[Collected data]
################
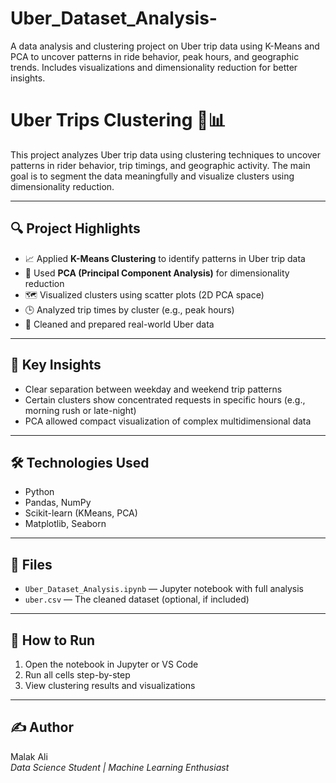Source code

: # Uber_Dataset_Analysis-
A data analysis and clustering project on Uber trip data using K-Means and PCA to uncover patterns in ride behavior, peak hours, and geographic trends. Includes visualizations and dimensionality reduction for better insights.

# Uber Trips Clustering 🚕📊

This project analyzes Uber trip data using clustering techniques to uncover patterns in rider behavior, trip timings, and geographic activity. The main goal is to segment the data meaningfully and visualize clusters using dimensionality reduction.

---

## 🔍 Project Highlights

- 📈 Applied **K-Means Clustering** to identify patterns in Uber trip data
- 🧠 Used **PCA (Principal Component Analysis)** for dimensionality reduction
- 🗺️ Visualized clusters using scatter plots (2D PCA space)
- 🕒 Analyzed trip times by cluster (e.g., peak hours)
- 🧹 Cleaned and prepared real-world Uber data

---

## 🧪 Key Insights

- Clear separation between weekday and weekend trip patterns
- Certain clusters show concentrated requests in specific hours (e.g., morning rush or late-night)
- PCA allowed compact visualization of complex multidimensional data

---

## 🛠️ Technologies Used

- Python
- Pandas, NumPy
- Scikit-learn (KMeans, PCA)
- Matplotlib, Seaborn

---

## 📁 Files

- `Uber_Dataset_Analysis.ipynb` — Jupyter notebook with full analysis
- `uber.csv` — The cleaned dataset (optional, if included)

---

## 🚀 How to Run

1. Open the notebook in Jupyter or VS Code
2. Run all cells step-by-step
3. View clustering results and visualizations
---

## ✍️ Author

Malak Ali  
_Data Science Student | Machine Learning Enthusiast_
################
__Description of the task__. What lines in the records contain the word "dimensionality"? Return each one.

__Reply to the exercise__.
A data analysis and clustering project on Uber trip data using K-Means and PCA to uncover patterns in ride behavior, peak hours, and geographic trends. Includes visualizations and dimensionality reduction for better insights.
This project analyzes Uber trip data using clustering techniques to uncover patterns in rider behavior, trip timings, and geographic activity. The main goal is to segment the data meaningfully and visualize clusters using dimensionality reduction.
- 🧠 Used **PCA (Principal Component Analysis)** for dimensionality reduction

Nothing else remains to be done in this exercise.